Q: Could you please give an example of a heart attack that would NOT be considered as acute onset of pre-existing condition?

A: If the person is having a minor chest pain for the last 4-5 days, or if the person has been complaining of the elevated blood pressure for the past 3-4 days, and then the person gets a heart attack, it was not acute, it was not all of sudden nor unexpected and therefore, it would not be considered as acute onset of pre-existing condition. And therefore, not covered.


Q: Could you please give an example of a heart attack that would be considered a sudden and unexpected recurrence of pre-existing condition?

A: A heart attack is most often an acute manifestation of the underlying medical condition of coronary artery atherosclerosis (CAD) (Please note that there are some rare causes of heart attacks that are not caused by CAD, e.g., Takotsubo Cardiomyopathy, Prinzmetal Angina, etc., but examples below deal with CAD as the primary cause of heart attacks.) If someone had a pre-existing diagnosis of CAD, she/he could have had symptoms or manifestations of CAD without having had a prior heart attack – e.g., chest pain diagnosed as Coronary Angina, stent placed in a blocked artery, or the discovery of CAD on routine physical leading to medical or surgical intervention. If the same person had that condition stabilized then suffered a heart attack after their Effective Date, that could be considered a sudden recurrence of the pre-existing condition.

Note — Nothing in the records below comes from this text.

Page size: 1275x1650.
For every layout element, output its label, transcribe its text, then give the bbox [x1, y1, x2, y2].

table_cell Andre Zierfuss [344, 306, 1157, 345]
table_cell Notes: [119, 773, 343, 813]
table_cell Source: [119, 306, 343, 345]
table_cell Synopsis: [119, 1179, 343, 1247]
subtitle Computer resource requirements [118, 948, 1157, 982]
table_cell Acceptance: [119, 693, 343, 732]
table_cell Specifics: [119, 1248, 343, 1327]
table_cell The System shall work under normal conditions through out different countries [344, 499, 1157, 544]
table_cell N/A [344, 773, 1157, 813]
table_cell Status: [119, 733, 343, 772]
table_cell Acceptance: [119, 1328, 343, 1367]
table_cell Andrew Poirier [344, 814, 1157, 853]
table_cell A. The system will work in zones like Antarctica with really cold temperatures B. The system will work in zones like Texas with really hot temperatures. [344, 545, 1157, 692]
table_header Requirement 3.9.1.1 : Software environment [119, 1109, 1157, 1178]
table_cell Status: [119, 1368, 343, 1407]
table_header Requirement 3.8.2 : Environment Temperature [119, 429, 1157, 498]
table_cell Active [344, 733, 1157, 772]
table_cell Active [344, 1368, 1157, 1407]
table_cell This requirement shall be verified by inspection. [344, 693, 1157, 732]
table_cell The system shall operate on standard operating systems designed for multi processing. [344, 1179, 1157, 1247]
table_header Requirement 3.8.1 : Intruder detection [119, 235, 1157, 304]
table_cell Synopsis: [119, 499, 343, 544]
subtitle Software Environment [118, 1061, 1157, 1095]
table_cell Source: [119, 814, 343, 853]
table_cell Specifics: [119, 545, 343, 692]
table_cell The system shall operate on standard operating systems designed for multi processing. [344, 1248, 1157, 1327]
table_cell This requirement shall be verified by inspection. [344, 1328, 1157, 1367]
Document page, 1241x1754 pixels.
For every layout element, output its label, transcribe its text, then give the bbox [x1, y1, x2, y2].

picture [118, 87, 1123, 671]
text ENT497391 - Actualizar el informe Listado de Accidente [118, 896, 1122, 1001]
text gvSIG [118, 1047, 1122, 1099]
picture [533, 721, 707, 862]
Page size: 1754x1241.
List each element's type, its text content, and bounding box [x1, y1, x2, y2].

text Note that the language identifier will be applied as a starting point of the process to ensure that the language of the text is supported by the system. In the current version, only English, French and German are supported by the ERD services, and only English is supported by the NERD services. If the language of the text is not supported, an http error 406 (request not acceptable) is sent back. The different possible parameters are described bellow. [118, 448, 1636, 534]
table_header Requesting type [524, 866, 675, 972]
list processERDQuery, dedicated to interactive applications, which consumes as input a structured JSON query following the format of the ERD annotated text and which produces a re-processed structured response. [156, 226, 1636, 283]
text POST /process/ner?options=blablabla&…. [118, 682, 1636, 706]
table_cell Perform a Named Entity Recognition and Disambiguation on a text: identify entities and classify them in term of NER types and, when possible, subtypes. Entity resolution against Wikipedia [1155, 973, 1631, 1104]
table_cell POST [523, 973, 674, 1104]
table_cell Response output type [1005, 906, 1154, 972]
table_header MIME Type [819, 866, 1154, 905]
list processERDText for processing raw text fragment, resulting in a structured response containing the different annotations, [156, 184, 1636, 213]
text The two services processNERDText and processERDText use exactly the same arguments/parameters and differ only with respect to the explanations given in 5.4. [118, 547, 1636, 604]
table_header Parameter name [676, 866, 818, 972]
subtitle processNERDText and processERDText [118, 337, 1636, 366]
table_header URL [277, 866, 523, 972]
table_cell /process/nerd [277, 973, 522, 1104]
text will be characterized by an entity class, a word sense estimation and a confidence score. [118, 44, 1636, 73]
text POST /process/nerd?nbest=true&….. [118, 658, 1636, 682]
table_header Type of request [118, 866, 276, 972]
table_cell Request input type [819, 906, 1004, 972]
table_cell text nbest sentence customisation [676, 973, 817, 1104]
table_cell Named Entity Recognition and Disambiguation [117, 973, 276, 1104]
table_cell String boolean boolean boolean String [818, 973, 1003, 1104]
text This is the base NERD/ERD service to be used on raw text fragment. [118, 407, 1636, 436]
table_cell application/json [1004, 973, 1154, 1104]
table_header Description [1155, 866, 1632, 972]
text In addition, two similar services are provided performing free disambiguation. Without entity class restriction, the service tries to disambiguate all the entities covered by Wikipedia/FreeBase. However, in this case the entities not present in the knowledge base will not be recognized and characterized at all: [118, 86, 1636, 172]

Q: It seems that there is no way for visitors insurance companies to tell me in advance whether a particular heart attack would covered or not. When it happens, the medical bills have already incurred and if the visitors insurance company determines it to be non-covered expenses, it would be too late and I would be stuck with big bills. What do you suggest?

A: Your analysis is correct. There is no way to know in advance whether a particular condition would be covered. You should carefully analyze the risk before inviting elderly relatives about how you would handle non-eligible medical expenses.


Q: Do you personally know anyone whose heart attack was covered in visitors insurance when the person had other disease such as high blood pressure?

A: Yes, in addition to numerous customers being covered, our company's President/CEO's mother-in-law had a heart attack while traveling overseas and it was covered even though she had high blood pressure. But please note that each case is different and no one should assume that everyone in such a manner would be covered under all circumstances because it is determined entirely at the time of claim based on the medical records and attending physician's statement.


Important Note:
Safe Travels series of plans from Trawick International completely exclude cardiac disease or conditions, whether as new medical conditions or as acute onset of pre-existing conditions.

Disclaimer: The information within this article is intended as a broad summary of benefits and services and is meant for informational purposes only. The information does not describe all scenarios, coverages or exclusions of any insurance plan. The benefits and services of an insurance plan are subject to change. This is not your policy/certificate of insurance. If there is any discrepancy between the information in this article and the language of your policy/certificate wording, the language of the policy/certificate wording will prevail.